### Supplied text

Should we work on this issue?

Best regards,

--
Christian Kruse http://www.2ndQuadrant.com/
PostgreSQL Development, 24x7 Support, Training & Services

--
Sent via pgsql-hackers mailing list (pgsql-hackers@postgresql.org)
To make changes to your subscription:
http://www.postgresql.org/mailpref/pgsql-hackers

#7Andres Freund
andres@anarazel.de
In reply to: Tom Lane (#5)
Re: Suspicion of a compiler bug in clang: using ternary operator in ereport()

On 2014-01-28 16:19:11 -0500, Tom Lane wrote:

Christian Kruse <christian@2ndQuadrant.com> writes:

According to http://llvm.org/bugs/show_bug.cgi?id=18644#c5 this is not
a compiler bug but a difference between gcc and clang. Clang seems to
use a left-to-right order of evaluation while gcc uses a right-to-left
order of evaluation. So if errmsg changes errno this would lead to
errno == ENOMEM evaluated to false.

Oh! Yeah, that is our own bug then.

Pretty nasty too. Surprising that it didn't cause more issues. It's not
like it would only be capable to cause problems because of the
evaluation order...

Should we work on this issue?

Absolutely. Probably best to save errno into a local just before the
ereport.

I think just resetting to edata->saved_errno is better and sufficient?

Greetings,

Andres Freund

--
Andres Freund http://www.2ndQuadrant.com/
PostgreSQL Development, 24x7 Support, Training & Services

--
Sent via pgsql-hackers mailing list (pgsql-hackers@postgresql.org)
To make changes to your subscription:
http://www.postgresql.org/mailpref/pgsql-hackers

#8Alvaro Herrera
alvherre@2ndquadrant.com
In reply to: Jason Petersen (#6)
Re: Suspicion of a compiler bug in clang: using ternary operator in ereport()

Jason Petersen wrote:

I realize Postgres’ codebase is probably intractably large to begin
using a tool like splint (http://www.splint.org ), but this is exactly
the sort of thing it’ll catch. I’m pretty sure it would have warned in
this case that the code relies on an ordering of side effects that is
left undefined by C standards (and as seen here implemented
differently by two different compilers).

Well, we already have Coverity reports and the VIVA64 stuff posted last
month. Did they not see these problems? Maybe they did, maybe not, but
since there's a large number of false positives it's hard to tell. I
don't know how many false positives we would get from a Splint run, but
my guess is that it'll be a lot.

### Provided records
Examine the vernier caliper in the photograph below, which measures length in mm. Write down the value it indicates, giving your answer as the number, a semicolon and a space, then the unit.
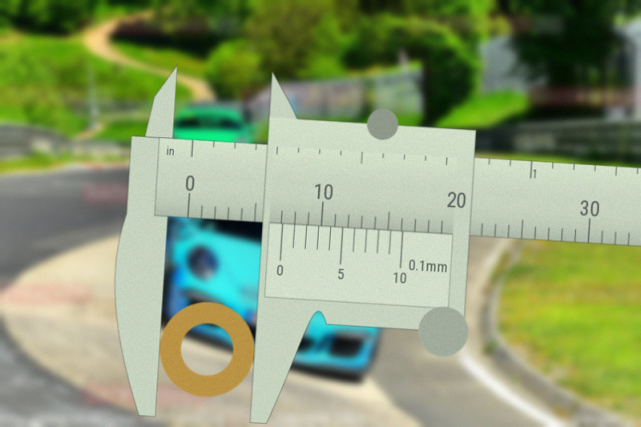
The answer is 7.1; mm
--
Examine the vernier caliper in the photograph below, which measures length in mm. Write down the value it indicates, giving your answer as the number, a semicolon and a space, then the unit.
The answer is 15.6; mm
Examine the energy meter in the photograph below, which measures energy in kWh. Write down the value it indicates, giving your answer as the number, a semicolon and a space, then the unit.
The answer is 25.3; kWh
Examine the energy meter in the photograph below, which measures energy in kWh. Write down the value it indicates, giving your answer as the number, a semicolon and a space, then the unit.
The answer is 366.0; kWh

### Work order 1
In the mailing-list thread about the suspected clang bug, what order of evaluation does clang seem to use, and what order does gcc use?
### Work order 2
Carry the mailing-list thread about the suspected clang bug forward from the point where it stops, picking up right after its final sentence.

### Answer section 1
Clang seems to use left-to-right evaluation, while gcc uses right-to-left.

### Answer section 2
The workaround is to make separate assignments on separate lines,
which act as sequence points to impose a total order on the
side-effects in question.

Not sure how that would work with a complex macro such as ereport.
Perhaps the answer is to use C99 variadic macros if available, but that
would leave bugs such as this one open on compilers that don't support
variadic macros.

--
Álvaro Herrera http://www.2ndQuadrant.com/
PostgreSQL Development, 24x7 Support, Training & Services

--
Sent via pgsql-hackers mailing list (pgsql-hackers@postgresql.org)
To make changes to your subscription:
http://www.postgresql.org/mailpref/pgsql-hackers

#9Andres Freund
andres@anarazel.de
In reply to: Alvaro Herrera (#8)
Re: Suspicion of a compiler bug in clang: using ternary operator in ereport()

On 2014-01-28 18:31:59 -0300, Alvaro Herrera wrote:

Jason Petersen wrote:

I realize Postgres’ codebase is probably intractably large to begin
using a tool like splint (http://www.splint.org ), but this is exactly
the sort of thing it’ll catch. I’m pretty sure it would have warned in
this case that the code relies on an ordering of side effects that is
left undefined by C standards (and as seen here implemented
differently by two different compilers).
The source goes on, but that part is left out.